Wednesday, January 7, 2015

The Ten Worst Films of 2014


The ten worst feature films of 2014:


10.) "Le Chef" - The one genuinely unappetizing offering in a summer of pretty good food porn, this puerile and predictable French comedy featured endless wearying arguments, offensively underdeveloped roles for women, a detour into molecular gastronomy that was obsolete before it began, and a jaw-droppingly retrograde geisha sketch.

9.) "Unbroken" - Angelina Jolie's misguided Oscar bid, with a recipe calling for a hundred pounds of suffering per ounce of redemption. This is not why I go to the movies: to be made to turn away from the screen and cringe time after time by a director intent on flogging me into submission.

8.) "Six Dance Lessons in Six Weeks" - A pablum-puking piece of politically correct piffle, with a Razzie-worthy lead performance by the loathsome Cheyenne Jackson, who dances, prances and bares his teeth through this two-hour torture-fest with all the subtlety of a dinner theater trouper in Des Moines.

7.) "The Interview" - Strip away the hacking and e-mail scandals and what is the paying viewer left with? A thuddingly unfunny and defiantly artless movie that seems to go on for twice its actual two-hour length. With its bizarre emphases on scatology and homophilia, it looks like it was slapped together on the cheap and shot over a single weekend with no retakes.

6.) "At Middleton" - As parents who meet-cute on their kids' college campus tour, Vera Farmiga and Andy Garcia engage in so many random acts of manufactured whimsy - pilfering arbitrarily unlocked bicycles, taking bong hits in a dorm room, performing an improvised dramatic scene before an acting class - I stopped keeping count.

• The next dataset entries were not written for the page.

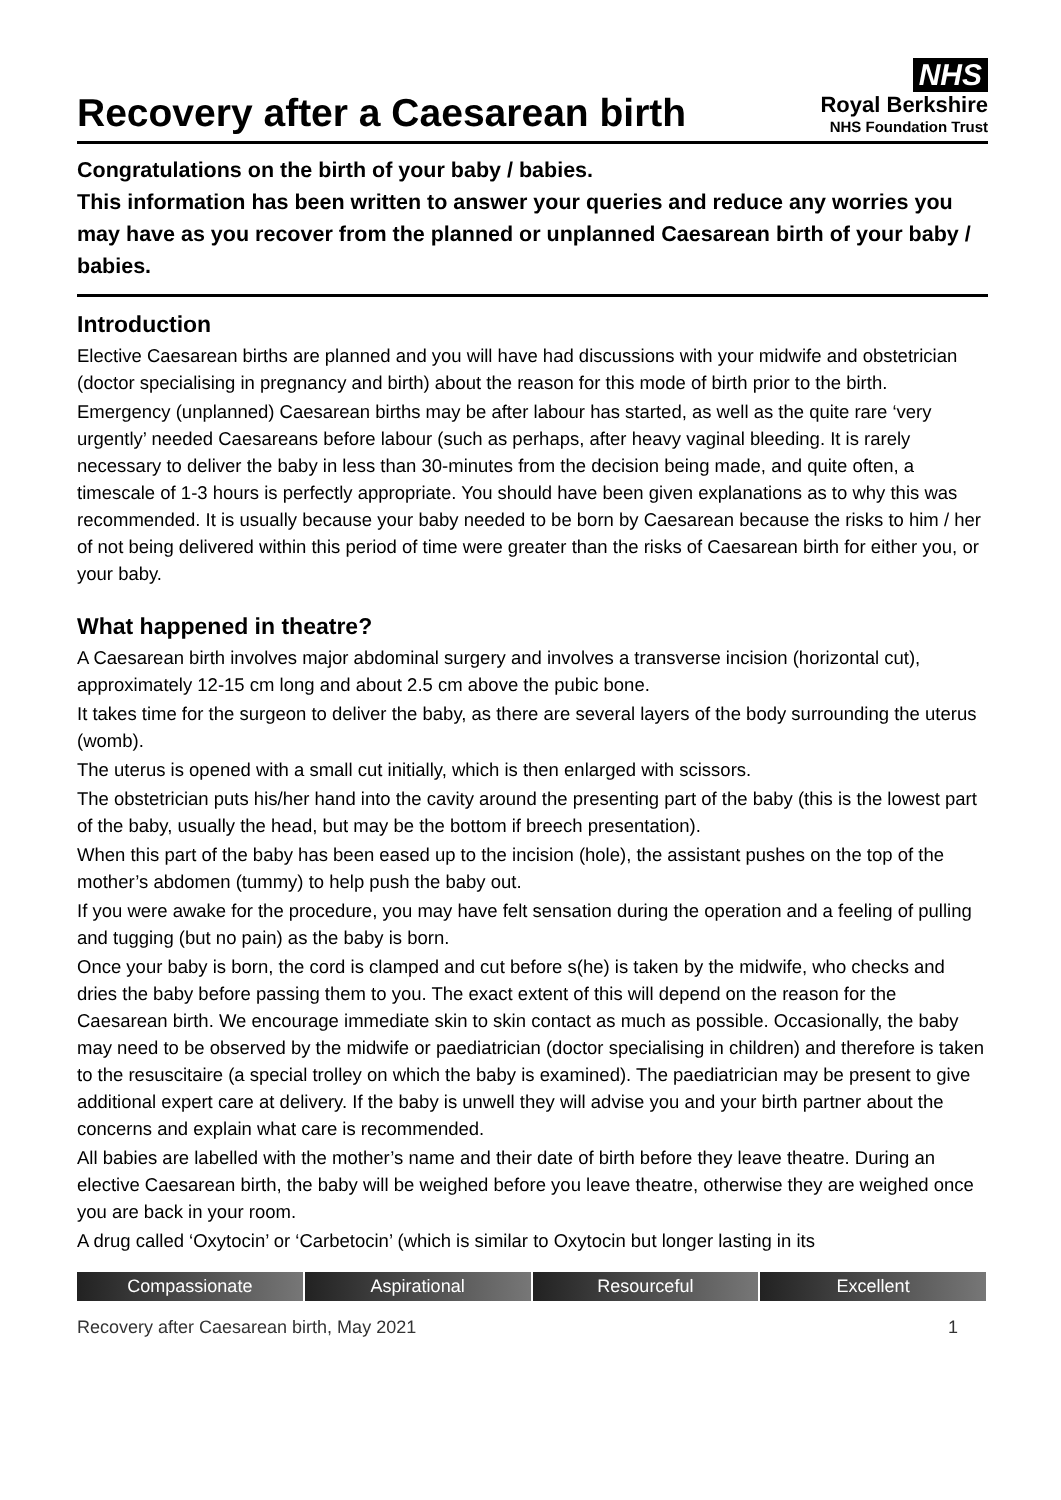Recovery after a Caesarean birth
NHS
Royal Berkshire
NHS Foundation Trust
Congratulations on the birth of your baby / babies.
This information has been written to answer your queries and reduce any worries you may have as you recover from the planned or unplanned Caesarean birth of your baby / babies.
Introduction
Elective Caesarean births are planned and you will have had discussions with your midwife and obstetrician (doctor specialising in pregnancy and birth) about the reason for this mode of birth prior to the birth.
Emergency (unplanned) Caesarean births may be after labour has started, as well as the quite rare ‘very urgently’ needed Caesareans before labour (such as perhaps, after heavy vaginal bleeding. It is rarely necessary to deliver the baby in less than 30-minutes from the decision being made, and quite often, a timescale of 1-3 hours is perfectly appropriate. You should have been given explanations as to why this was recommended. It is usually because your baby needed to be born by Caesarean because the risks to him / her of not being delivered within this period of time were greater than the risks of Caesarean birth for either you, or your baby.
What happened in theatre?
A Caesarean birth involves major abdominal surgery and involves a transverse incision (horizontal cut), approximately 12-15 cm long and about 2.5 cm above the pubic bone.
It takes time for the surgeon to deliver the baby, as there are several layers of the body surrounding the uterus (womb).
The uterus is opened with a small cut initially, which is then enlarged with scissors.
The obstetrician puts his/her hand into the cavity around the presenting part of the baby (this is the lowest part of the baby, usually the head, but may be the bottom if breech presentation).
When this part of the baby has been eased up to the incision (hole), the assistant pushes on the top of the mother’s abdomen (tummy) to help push the baby out.
If you were awake for the procedure, you may have felt sensation during the operation and a feeling of pulling and tugging (but no pain) as the baby is born.
Once your baby is born, the cord is clamped and cut before s(he) is taken by the midwife, who checks and dries the baby before passing them to you. The exact extent of this will depend on the reason for the Caesarean birth. We encourage immediate skin to skin contact as much as possible. Occasionally, the baby may need to be observed by the midwife or paediatrician (doctor specialising in children) and therefore is taken to the resuscitaire (a special trolley on which the baby is examined). The paediatrician may be present to give additional expert care at delivery. If the baby is unwell they will advise you and your birth partner about the concerns and explain what care is recommended.
All babies are labelled with the mother’s name and their date of birth before they leave theatre. During an elective Caesarean birth, the baby will be weighed before you leave theatre, otherwise they are weighed once you are back in your room.
A drug called ‘Oxytocin’ or ‘Carbetocin’ (which is similar to Oxytocin but longer lasting in its
Compassionate Aspirational Resourceful Excellent
Recovery after Caesarean birth, May 2021 1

Every line of dialogue is false to its core.

5.) "Hector and the Search for Happiness" - This sophistic saga of one milquetoast man's midlife crisis fills a gaping cinematic lacuna for those who found "Eat Pray Love" just a bit too intellectually challenging. Simon Pegg's vaguely defined yet interminable world tour to study happiness produces enough sententious claptrap and fortune-cookie philosophy to choke on its own vapid profundity.

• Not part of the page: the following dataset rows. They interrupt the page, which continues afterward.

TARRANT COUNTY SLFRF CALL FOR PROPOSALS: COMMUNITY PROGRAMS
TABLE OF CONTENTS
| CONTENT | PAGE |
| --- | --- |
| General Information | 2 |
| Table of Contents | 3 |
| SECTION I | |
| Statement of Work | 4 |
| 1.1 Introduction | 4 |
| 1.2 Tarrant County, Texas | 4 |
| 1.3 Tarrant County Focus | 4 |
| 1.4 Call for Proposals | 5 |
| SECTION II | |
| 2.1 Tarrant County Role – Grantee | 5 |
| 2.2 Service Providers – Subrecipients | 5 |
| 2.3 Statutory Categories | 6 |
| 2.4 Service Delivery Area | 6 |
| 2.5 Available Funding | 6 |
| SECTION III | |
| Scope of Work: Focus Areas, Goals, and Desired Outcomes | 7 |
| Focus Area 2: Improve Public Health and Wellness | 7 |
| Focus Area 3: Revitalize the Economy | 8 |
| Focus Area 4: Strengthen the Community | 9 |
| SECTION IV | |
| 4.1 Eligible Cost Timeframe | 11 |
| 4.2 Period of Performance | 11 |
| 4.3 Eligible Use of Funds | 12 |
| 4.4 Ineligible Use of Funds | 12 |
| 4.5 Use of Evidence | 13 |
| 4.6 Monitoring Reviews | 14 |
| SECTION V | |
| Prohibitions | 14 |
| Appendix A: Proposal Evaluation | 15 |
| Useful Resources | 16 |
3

4.) "Wish I Was Here" - An exercise in unmitigated self-indulgence that firmly establishes Zach Braff as a poor man's Ray Romano. Each scene in this kitchen-sink cholent of a movie ends with a pan to Braff's repellent mug, giving himself the last word and stretching the runtime to an ungodly two hours. Here is a true shonda for the neighbors.

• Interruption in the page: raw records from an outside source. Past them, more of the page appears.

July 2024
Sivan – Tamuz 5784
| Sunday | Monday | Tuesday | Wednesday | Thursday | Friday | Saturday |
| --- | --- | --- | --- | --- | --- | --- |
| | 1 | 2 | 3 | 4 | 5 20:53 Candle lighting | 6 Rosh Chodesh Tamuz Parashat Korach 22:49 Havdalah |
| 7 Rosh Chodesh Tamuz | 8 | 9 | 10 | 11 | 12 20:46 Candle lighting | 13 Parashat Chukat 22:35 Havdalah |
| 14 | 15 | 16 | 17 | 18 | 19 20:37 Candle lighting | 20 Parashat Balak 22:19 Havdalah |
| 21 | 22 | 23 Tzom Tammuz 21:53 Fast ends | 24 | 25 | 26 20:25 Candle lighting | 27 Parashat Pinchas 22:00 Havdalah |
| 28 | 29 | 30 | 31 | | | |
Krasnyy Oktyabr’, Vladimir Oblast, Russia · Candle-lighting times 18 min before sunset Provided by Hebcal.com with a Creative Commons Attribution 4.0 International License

3.) "A Walk Among the Tombstones" - One of the most degrading and dehumanizing major studio movies in recent memory, it wallows in violence against women, putting its victims through the wringer, feigning sympathy, then turning to us for approbation. As for star Liam Neeson, this once important actor has now abandoned any pretense of a quality control filter to chase paychecks from whatever tawdry and trashy rathole they are dangled.

2.) "Calvary" - As black-hearted as any movie this year, aiming to score cheap points with bilious misanthropy and knee-jerk nihilism. Brendan Gleeson plays the priest of an Irish community whose congregants treat him more shabbily - more cruelly, really - than anyone I know would behave toward a man of the cloth. Writer-director John Michael McDonagh leaves no stone unturned in his quest for unremitting bleakness, making "Calvary" a depressing, headache-inducing geek show staged by a man who's clearly lost his way.

1.) "A Million Ways to Die in the West" - In selecting the single worst movie of 2014, I asked myself, of all 25 one-star pictures I saw, which would I least like to sit through a second time? The answer was obvious: the ghastly Western spoof "A Million Ways to Die in the West," two long hours without a single laugh, a single chuckle, even a single smile. Two long hours of silent, open-mouthed, slack-jawed stupefaction at the idea that someone, somewhere thought this would be funny. For the paying audience, a bottomless bowl of insult and degradation.

1 comment:

  1. "So tell me how you really feel," is one thing I never have to ask after reading your reviews. Fantastic as always.